Peripheral obstructive arterial disease develops when blood vessels narrow due to arteriosclerosis and blood flow in the legs (or rarely the arms) becomes clogged. Intermittent claudication is when blood flow disturbances in a limb causes pain, numbness, or coldness during physical activity. In severe cases, where the tissue has gone without blood for too long and dies, the limb may have to be amputated.
Previous clinical and animal research showed that mice receive less tissue damage under ischemic condition than humans, but the cause of the difference was not clear. To illustrate why humans seem to have such a disadvantage, researchers from Kumamoto University, Japan focused on collateral vessels that could bypass an obstruction. Using a murine hind limb ischemia model, they compared the shape of mouse hind limb blood vessels with those of a patient who had peripheral obstructive artery disease.
There are techniques, such as radiography, that can be used to visualize the small blood vessels of a mouse but they can only produce two-dimensional images. To obtain more detail, the researchers elected to use a system built by a collaboration of engineering and medical science researchers that established a method for stereoscopic visualization of small structures, the micro X-ray CT. This allowed for the detailed visualization of mouse blood vessels through soft tissue and around bone.

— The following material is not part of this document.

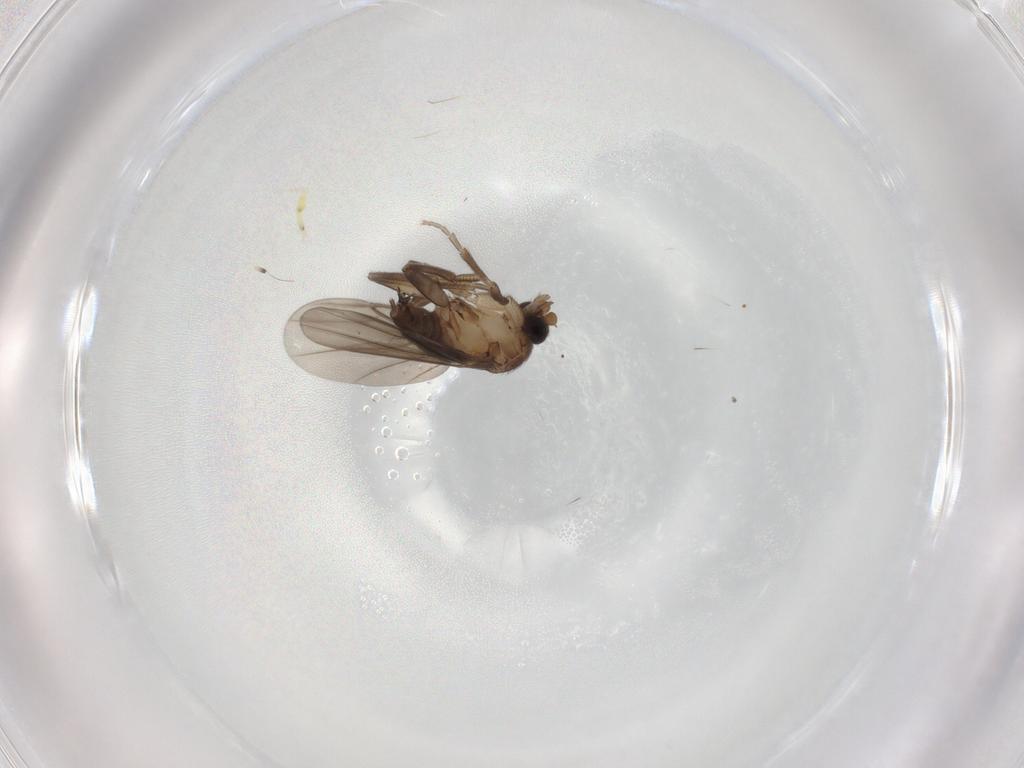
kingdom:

The micro CT scans clarified that when the hind limb of a mouse suffers from ischemia, the inferior gluteal artery expands and functions as a bypass. Even in human patients with peripheral obstructive artery disease, detailed diagnostic images revealed that the inferior gluteal artery expands in response to vascular stenosis (vessel hardening).
Importantly, the researchers also showed that the inferior gluteal artery of the mouse extends to the lower hind leg area, whereas the human inferior gluteal artery terminates much earlier at the buttock. Consequently, the mouse vascular structure is more robust against lower limb ischemia than the human vascular structure.

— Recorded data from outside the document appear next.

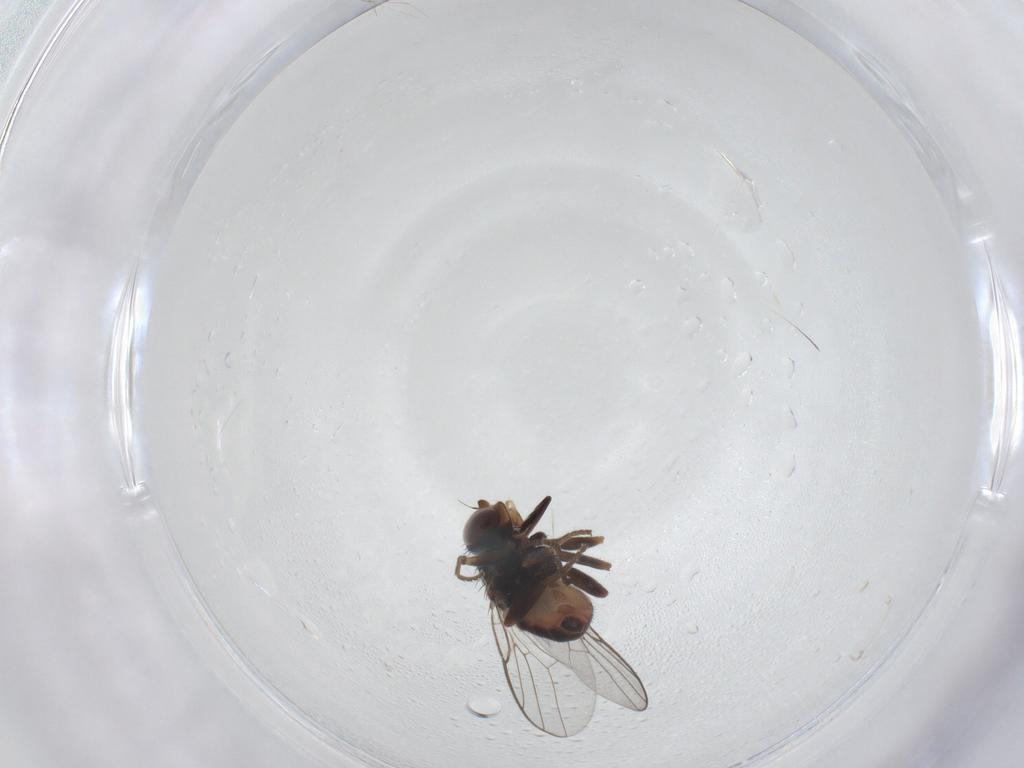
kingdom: Animalia
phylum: Arthropoda
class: Insecta
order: Diptera
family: Chloropidae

"Two things are believed to be the causes of the inhibited development of the inferior gluteal artery in humans," said Assistant Professor Yuichiro Arima, who led the study. "One is that the development of the artery is restricted by the skeletal change accompanying bipedal walking, and the other is that, over time, the distance between the pelvis and the lower leg has become too far for the artery to reach. In other words, evolution has increased the human risk for lower limb ischemia. This understanding is expected to lead to the development of treatments that strengthen the collateral circulation pathways for people suffering from peripheral obstructive arterial disease."